05.02.2018 – 25.02.2018 IRR. RATIONAL. – Steffen Otto

Eröffnung: 05.02.2018 / 20:00 Uhr
Am 08., 11. und 15. 02. ist der Künstler anwesend.

Vor 2500 Jahren war alles noch in Ordnung. Pythagoras konnte die Welt und was sie im Inneren zusammenhält mit den Zahlen 1 bis 10 erklären. Dann stellte jemand die garstige Frage: „Wie lang ist die Diagonale in einem Quadrat mit der Kantenlänge 1?“ So betrat Wurzel 2 die Bühne der Mathematik und mit ihr Irrationalität, Unordnung und Chaos. Doch der Schein trügt. Auch was liederlich erscheint, birgt Struktur. Diese aufzuspüren, widmet sich der Geometer Steffen Otto in seiner Arbeit. Ein Teil der Ausstellung, die am 5. Februar, 20 Uhr in der Alten Feuerwache Loschwitz eröffnet wird, versucht, geometrische Harmonien aufzuzeigen, die der Kreiszahl Pi, der Schwester von Wurzel 2, innewohnen. Auf anderen Bildern gilt es, zwischen Sein und Schein zu unterscheiden. In Zeiten, in denen Ismen als Wahrheit verkauft werden, macht der Künstler mittels abstrakter Vereinfachungen darauf aufmerksam, daß die Dinge selbst und wie sie wahrgenommen werden, nicht immer in Deckung zu bringen sind.
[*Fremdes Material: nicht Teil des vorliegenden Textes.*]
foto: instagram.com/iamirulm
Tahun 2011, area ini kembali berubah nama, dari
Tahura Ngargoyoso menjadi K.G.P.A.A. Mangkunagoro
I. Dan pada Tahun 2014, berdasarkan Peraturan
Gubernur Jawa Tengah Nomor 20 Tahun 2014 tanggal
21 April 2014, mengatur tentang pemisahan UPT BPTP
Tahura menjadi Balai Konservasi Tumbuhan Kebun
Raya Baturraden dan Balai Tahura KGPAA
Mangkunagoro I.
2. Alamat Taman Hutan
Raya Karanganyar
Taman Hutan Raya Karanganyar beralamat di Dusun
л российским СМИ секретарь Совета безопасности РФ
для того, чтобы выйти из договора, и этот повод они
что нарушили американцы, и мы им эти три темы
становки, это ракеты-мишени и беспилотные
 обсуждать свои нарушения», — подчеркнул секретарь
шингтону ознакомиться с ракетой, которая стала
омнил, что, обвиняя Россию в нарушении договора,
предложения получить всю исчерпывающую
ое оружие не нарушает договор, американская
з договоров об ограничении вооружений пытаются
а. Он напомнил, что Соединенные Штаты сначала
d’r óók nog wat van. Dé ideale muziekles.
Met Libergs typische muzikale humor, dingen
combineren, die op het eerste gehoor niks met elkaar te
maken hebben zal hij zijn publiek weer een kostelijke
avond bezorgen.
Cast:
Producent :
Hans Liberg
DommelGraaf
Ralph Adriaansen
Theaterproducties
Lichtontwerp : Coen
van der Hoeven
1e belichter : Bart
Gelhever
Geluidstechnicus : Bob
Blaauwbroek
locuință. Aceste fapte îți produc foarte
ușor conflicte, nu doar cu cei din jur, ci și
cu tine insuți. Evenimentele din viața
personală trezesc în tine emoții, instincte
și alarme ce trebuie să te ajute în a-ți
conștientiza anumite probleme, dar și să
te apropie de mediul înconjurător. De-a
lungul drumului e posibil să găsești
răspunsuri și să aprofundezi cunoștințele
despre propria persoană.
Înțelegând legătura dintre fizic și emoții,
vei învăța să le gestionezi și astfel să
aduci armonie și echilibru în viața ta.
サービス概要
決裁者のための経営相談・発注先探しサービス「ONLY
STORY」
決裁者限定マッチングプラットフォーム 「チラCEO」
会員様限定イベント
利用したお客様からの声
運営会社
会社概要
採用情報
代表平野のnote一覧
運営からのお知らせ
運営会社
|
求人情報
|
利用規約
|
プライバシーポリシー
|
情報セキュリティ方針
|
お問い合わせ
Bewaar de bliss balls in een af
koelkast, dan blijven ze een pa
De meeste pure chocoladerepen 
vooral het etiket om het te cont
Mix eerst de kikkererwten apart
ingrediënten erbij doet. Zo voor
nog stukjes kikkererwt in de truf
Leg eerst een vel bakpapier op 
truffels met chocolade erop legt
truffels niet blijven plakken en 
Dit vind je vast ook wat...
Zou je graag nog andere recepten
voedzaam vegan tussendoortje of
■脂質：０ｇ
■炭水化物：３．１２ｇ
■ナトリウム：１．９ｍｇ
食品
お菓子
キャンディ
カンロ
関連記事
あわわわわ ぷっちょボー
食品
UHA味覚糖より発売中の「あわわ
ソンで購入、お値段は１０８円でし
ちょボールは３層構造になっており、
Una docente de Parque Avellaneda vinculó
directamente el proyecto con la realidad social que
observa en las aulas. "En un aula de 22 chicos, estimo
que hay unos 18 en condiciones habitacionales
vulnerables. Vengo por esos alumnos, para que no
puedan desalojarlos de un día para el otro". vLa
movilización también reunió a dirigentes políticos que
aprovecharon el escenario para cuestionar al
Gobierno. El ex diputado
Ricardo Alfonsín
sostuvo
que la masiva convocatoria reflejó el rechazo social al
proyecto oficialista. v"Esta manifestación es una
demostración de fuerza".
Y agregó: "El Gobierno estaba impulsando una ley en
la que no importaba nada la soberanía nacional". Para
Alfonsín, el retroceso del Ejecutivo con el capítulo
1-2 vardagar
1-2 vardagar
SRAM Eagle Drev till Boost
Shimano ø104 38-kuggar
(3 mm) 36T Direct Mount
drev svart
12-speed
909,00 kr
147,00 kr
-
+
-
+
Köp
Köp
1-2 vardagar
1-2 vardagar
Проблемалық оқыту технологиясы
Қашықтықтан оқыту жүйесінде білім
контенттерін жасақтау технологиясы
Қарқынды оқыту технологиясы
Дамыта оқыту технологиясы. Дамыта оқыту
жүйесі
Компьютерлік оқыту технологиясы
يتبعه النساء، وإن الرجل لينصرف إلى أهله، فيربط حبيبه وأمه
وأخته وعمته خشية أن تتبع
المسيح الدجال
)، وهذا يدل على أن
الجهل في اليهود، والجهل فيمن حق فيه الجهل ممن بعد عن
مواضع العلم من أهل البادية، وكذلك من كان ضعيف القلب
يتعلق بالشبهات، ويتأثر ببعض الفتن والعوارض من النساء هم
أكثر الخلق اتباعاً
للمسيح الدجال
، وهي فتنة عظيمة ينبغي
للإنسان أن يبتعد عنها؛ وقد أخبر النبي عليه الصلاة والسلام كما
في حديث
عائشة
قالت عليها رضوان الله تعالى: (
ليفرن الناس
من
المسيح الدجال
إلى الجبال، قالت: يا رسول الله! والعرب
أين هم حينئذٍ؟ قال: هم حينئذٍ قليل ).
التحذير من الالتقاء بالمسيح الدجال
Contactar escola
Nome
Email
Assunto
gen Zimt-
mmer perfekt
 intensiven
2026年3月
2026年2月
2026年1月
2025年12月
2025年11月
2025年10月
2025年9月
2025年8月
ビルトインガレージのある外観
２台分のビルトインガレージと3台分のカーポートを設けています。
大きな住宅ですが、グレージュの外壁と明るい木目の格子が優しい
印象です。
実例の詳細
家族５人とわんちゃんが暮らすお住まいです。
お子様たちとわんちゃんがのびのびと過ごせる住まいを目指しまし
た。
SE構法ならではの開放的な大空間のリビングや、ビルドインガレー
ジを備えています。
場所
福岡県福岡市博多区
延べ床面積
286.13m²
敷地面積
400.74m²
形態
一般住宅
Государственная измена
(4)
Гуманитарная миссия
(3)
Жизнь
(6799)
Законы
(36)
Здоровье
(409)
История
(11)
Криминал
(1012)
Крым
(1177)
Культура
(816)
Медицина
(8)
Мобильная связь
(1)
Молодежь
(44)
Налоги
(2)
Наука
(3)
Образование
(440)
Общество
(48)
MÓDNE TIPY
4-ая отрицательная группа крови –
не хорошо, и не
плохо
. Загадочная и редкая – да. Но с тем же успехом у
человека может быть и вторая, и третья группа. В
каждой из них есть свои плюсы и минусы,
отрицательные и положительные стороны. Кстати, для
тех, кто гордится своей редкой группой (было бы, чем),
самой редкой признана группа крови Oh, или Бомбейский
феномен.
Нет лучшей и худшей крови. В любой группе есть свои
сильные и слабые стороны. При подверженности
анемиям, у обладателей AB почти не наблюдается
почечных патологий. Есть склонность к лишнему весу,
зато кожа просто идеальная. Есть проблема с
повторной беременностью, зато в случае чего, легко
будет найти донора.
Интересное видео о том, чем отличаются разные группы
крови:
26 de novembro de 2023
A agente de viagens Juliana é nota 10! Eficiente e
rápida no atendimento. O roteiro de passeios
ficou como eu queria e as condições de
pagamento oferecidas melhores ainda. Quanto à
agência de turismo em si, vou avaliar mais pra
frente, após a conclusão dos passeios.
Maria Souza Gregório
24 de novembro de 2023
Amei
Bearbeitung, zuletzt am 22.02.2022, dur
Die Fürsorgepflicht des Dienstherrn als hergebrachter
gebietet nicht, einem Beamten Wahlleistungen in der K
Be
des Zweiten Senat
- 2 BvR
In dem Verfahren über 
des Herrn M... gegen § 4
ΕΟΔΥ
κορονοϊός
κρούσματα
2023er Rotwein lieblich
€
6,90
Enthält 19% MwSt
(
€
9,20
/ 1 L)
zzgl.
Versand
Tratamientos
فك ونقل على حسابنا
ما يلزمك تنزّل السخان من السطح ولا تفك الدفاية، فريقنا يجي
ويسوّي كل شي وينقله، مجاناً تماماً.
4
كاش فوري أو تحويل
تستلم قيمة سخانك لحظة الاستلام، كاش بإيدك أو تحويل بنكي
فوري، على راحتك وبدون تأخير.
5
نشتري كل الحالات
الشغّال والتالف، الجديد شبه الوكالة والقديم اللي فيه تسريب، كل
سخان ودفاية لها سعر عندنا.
02.04.2018 – 22.04.2018 mitgebrachte AUGENBLICKE einer WIRKLICHKEIT

Johannes Praus / Photographien

Eröffnung & Buchpräsentation: Montag 02.04.2018 / 20:00 Uhr

Eröffnungsrede: Detlef Schweiger

Eine Tabakfabrikchefin mit Huhn, ein Eis-essender Schornsteinfeger, Kinder mit selbstgebauten Skateboards ein schüchtern blickender Soldat, eine Umarmung, die so vertraut wie fremd zugleich scheint. In seinen analogen Schwarz-Weiß-Bildern zeigt uns der Photograph Johannes Praus Momente aus dem Leben von Menschen, die es in unserer heutigen Welt nicht mehr zu geben scheint. Oder haben wir sie nur nicht wahrgenommen, nicht richtig hingeschaut? Wir begegnen diesen Menschen und ihren Geschichten durch die Augen des Photographen, wir sehen Individuen und denken über ihr soziales Umfeld nach. Die Sammlung „mitgebrachte AUGENBLICKE einer WIRKLICHKEIT“ bündelt zehn Jahre von Praus‘ photographischer Arbeit. Praus steht mit seinen Bildern in der Tradition der sozialdokumentarischen Photographie, ist dabei aber weder anklagend noch stellt er Situationen einfach nüchtern dar. Seine Bilder sind geprägt von seiner subjektiven Wahrnehmung der Welt – gesellschaftspolitische Themen sind darin immanent, drängen sich aber nicht auf. Der Blick des Photographen richtet sich dabei immer respektvoll, ja liebevoll, auf die Menschen, die er porträtiert. Ihre teilweise direkt in die Kamera gerichteten Blicke fordern uns Betrachtende und lassen uns nicht los. Es sind Bilder, die sich einem flüchtigen ersten Blick entziehen. Sie fordern unsere Auseinandersetzung mit ihnen und sind doch so bescheiden und leicht wie ein vorüberziehender Augenblick.

Johannes Praus: „In unserer heutigen Welt, in der es allen um sich selbst geht, in der das individuelle Vorankommen vor dem gesellschaftlichen Zusammenhalt steht, möchte ich die Blumen der Stadt zum Blühen bringen – die Menschen. Es ist mir unbegreiflich, worum es im menschlichen Dasein gehen kann, wenn nicht um Zwischenmenschliches.

FR. 24.11. – 20:00 Uhr Rapide Augenbewegungen – der geheime Filmclub

… andersartig, bizarr, surrealistisch, skandalträchtig, avantgardistisch, experimentell, künstlerisch …

Für ein Publikum, das der ewigen Konventionen müde geworden ist, das vielleicht denkt, alles gesehen zu haben. Der Oberfilmrat des geheimen Filmclubs präsentiert mit der monatlichen Reihe Rapide Augenbewegungen jeden letzten Freitag im Monat gemeinfreie Filmkunst, welche lustvoll seltsam und quer zu jeder Verschubladisierung steht.